Australia’s Hughes laid to rest in Macksville


Australia batsman Phillip Hughes was laid to rest in Macksville, his home town, on Wednesday, as the cricket world watched his family, friends, and team-mates say goodbye to the talented batsman.

Hughes died on 27 November, two days after being struck on the neck, below his ear, by a bouncer in a Sheffield Shield match at the SCG. The injury caused a rupture in his artery in his neck, and he never regained consciousness.

The entire Australia Test squad, as well as players from around the country, were in Macksville for the funeral, with skipper and best friend Michael Clarke one of a few close people to delivery speeches, prayers and eulogies.

The service was broadcast live on Australian TV, as well as at a live screening at the SCG, where members of the public had been invited by the government in Sydney to pay tribute to 'Hughesy'.

Cricket Australia chief James Sutherland said: "Ever since Bradman, the image of the innocent country boy playing in the back yard, while dreaming of wearing a baggy green cap, has become entrenched in our psyche. It's our foundation myth as a cricketing nation.

"And Phillip loved that dream.

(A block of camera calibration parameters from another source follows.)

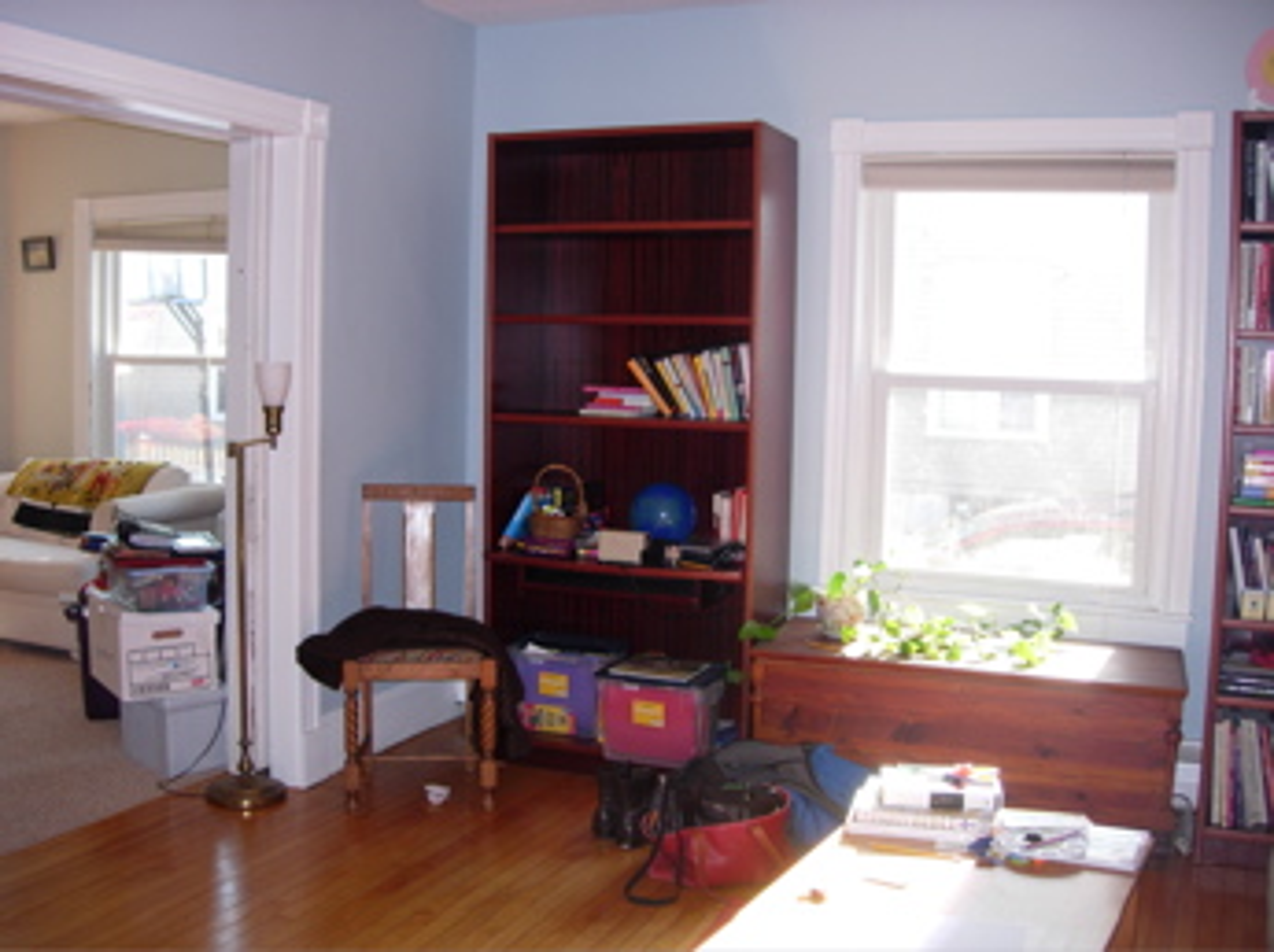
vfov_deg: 37.7
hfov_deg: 49.0
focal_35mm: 38
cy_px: 476
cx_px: 637
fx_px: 1397
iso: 79
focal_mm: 7.8
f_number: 2.8
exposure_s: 1/64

The bonds of mateship have been on display from that awful moment Phillip was injured when former team mates rushed to his side.

"And in the week since, the week since, the distinctions between opponents and team mates   have dissolved. Every cricketer in the world joined Phillip's team. That display of universal love and respect speaks volumes about this young man.

"It tells us about those who knew him best and what they felt for him. His journey from the back yard to baggy green cap 408 personified the Australian cricketing dream.

"Phillip's joy in playing his natural game was evident to all. That pair of centuries in his second Test in South Africa will be an abiding memory for a whole generation of fans."